### EXERCISE DETAILS
Give the number of lines below with "ankle" in them, leaving out anything else.

### DATA UNDER STUDY
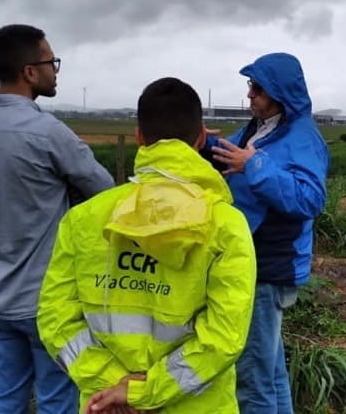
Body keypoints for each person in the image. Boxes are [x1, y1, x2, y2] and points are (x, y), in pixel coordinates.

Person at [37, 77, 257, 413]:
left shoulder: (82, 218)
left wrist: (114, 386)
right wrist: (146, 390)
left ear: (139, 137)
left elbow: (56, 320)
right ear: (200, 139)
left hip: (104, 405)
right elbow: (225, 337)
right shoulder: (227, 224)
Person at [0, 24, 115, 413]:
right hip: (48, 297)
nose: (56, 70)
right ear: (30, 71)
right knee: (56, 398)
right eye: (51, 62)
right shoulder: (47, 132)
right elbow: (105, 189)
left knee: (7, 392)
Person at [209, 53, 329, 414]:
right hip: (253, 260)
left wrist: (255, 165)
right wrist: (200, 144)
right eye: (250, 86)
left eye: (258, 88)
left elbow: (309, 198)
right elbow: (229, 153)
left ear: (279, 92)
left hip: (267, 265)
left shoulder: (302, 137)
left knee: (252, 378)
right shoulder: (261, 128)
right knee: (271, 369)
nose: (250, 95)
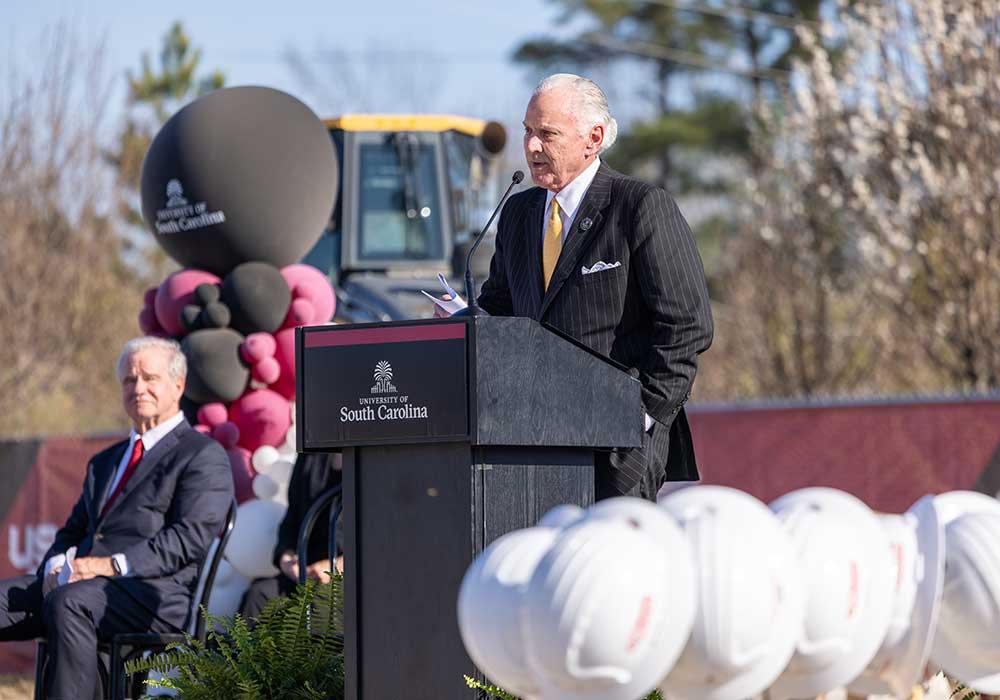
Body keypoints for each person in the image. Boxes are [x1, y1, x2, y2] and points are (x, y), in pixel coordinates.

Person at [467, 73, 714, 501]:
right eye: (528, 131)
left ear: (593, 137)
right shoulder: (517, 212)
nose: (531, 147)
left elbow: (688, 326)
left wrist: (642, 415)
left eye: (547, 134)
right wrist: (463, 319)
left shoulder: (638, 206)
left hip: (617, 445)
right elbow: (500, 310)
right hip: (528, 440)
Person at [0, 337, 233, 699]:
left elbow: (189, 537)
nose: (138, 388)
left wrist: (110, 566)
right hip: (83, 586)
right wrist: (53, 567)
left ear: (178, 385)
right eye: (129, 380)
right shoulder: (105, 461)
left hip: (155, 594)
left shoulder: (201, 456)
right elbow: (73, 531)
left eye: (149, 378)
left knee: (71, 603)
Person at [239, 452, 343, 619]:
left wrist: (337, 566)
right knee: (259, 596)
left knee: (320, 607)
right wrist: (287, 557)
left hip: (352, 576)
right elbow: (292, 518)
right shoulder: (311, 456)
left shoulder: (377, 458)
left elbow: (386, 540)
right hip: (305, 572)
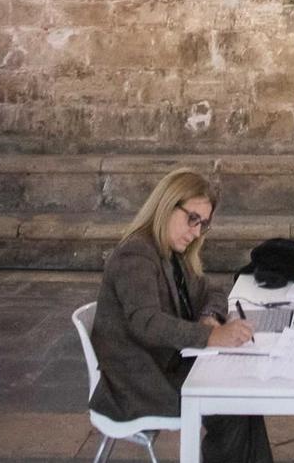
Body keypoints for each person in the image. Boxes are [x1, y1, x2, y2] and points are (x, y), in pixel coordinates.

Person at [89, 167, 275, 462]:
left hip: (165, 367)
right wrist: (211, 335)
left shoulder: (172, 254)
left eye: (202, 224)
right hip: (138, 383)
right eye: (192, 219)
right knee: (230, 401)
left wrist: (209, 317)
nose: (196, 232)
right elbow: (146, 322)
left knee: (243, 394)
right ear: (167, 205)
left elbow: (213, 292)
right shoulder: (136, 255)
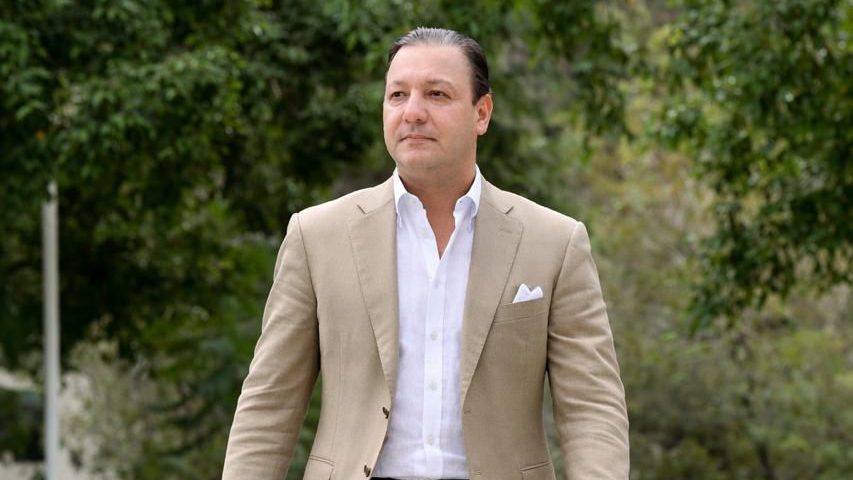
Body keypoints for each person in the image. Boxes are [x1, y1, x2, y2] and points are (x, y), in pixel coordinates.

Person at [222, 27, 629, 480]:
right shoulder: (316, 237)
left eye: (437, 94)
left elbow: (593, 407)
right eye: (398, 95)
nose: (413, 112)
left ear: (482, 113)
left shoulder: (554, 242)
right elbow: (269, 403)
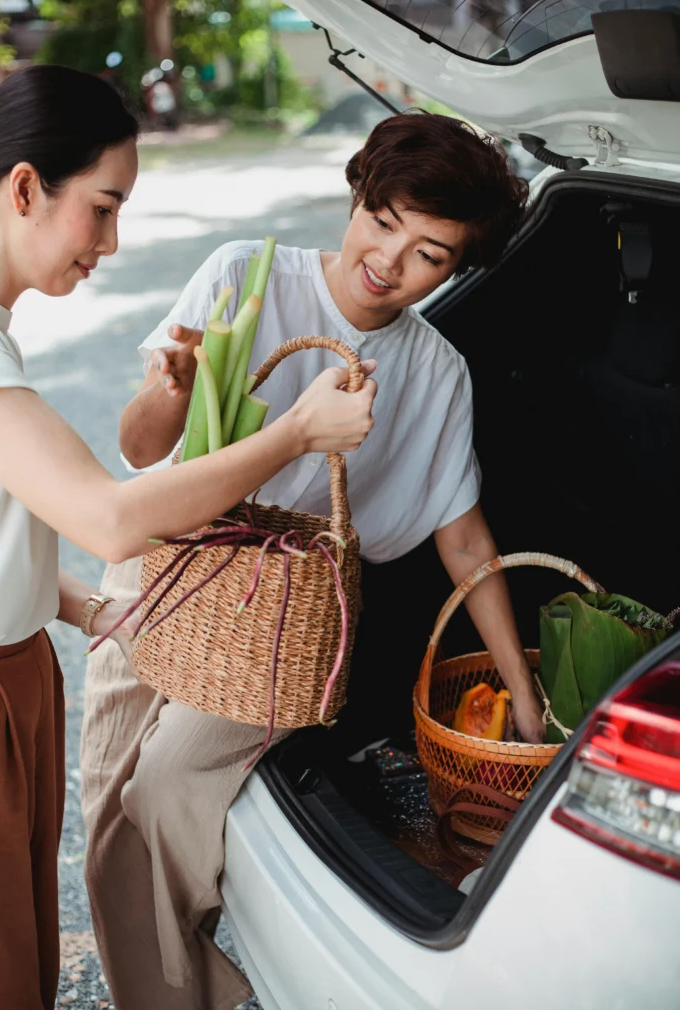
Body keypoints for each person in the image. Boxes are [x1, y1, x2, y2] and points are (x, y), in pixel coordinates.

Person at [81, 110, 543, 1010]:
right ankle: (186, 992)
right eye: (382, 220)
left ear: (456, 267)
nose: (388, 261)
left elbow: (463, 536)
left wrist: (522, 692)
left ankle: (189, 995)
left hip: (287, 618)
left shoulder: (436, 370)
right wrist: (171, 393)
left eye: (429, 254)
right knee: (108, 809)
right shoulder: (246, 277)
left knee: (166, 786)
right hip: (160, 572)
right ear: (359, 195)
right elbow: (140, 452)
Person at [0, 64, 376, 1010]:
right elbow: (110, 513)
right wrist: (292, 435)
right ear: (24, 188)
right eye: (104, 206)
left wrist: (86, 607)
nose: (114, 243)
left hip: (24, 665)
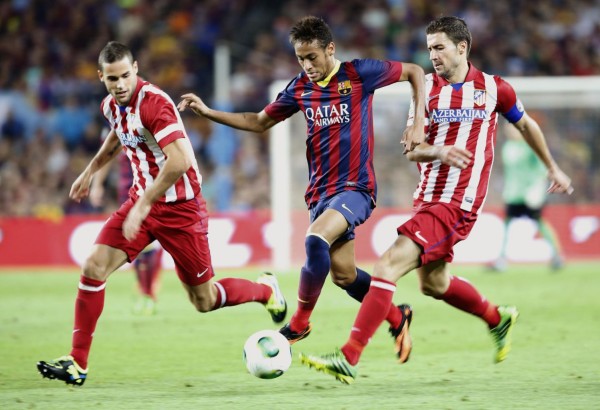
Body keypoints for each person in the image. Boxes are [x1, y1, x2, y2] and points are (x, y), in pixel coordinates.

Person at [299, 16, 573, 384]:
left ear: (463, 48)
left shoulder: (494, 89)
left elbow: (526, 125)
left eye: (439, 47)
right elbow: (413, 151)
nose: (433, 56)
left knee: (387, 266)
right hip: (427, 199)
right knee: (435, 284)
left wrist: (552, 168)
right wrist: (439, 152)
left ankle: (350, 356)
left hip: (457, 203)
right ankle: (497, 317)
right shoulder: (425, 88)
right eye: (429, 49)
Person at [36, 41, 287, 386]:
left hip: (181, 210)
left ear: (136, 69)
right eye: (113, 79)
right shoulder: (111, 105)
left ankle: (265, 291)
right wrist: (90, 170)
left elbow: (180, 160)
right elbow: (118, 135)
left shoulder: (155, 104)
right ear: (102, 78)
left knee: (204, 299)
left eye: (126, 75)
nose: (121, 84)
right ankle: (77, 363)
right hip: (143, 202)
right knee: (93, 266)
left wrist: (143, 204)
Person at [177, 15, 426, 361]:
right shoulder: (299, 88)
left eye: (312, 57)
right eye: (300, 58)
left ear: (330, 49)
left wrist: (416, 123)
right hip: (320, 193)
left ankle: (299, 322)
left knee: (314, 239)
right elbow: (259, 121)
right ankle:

==

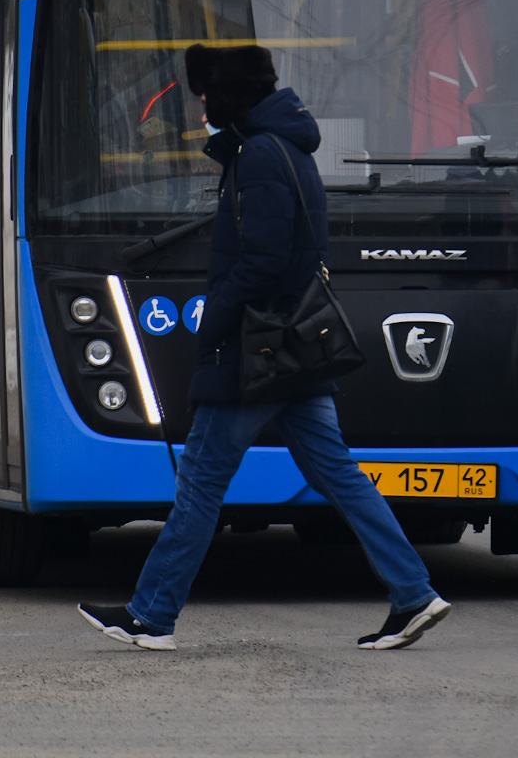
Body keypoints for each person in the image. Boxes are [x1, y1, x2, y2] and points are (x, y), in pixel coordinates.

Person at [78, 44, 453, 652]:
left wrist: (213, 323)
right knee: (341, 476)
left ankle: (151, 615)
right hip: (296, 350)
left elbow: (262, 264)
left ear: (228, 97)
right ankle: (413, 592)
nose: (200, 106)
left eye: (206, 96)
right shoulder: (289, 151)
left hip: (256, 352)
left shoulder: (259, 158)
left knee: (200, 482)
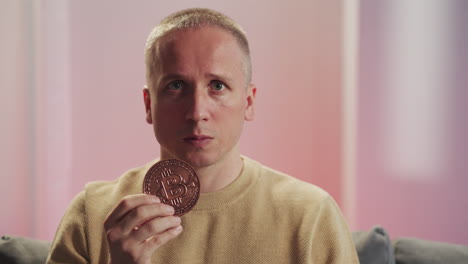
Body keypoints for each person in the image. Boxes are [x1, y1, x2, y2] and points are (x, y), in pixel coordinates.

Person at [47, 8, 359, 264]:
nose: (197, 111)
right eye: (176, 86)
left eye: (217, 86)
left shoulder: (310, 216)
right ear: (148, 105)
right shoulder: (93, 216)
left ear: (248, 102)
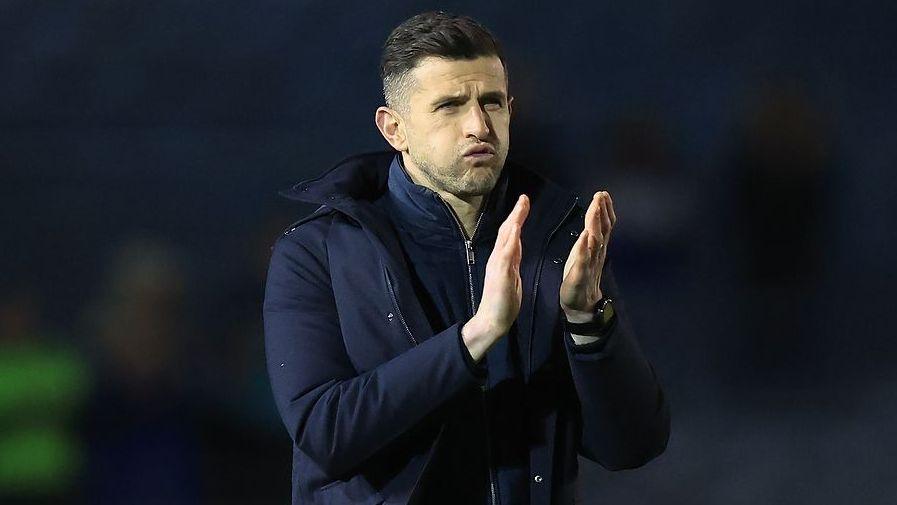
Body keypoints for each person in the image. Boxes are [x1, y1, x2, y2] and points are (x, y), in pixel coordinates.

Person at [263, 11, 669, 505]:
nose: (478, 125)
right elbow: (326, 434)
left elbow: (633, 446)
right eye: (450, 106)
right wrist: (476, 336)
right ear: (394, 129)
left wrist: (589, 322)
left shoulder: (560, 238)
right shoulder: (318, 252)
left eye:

### ANSWER FOR THE TASK
10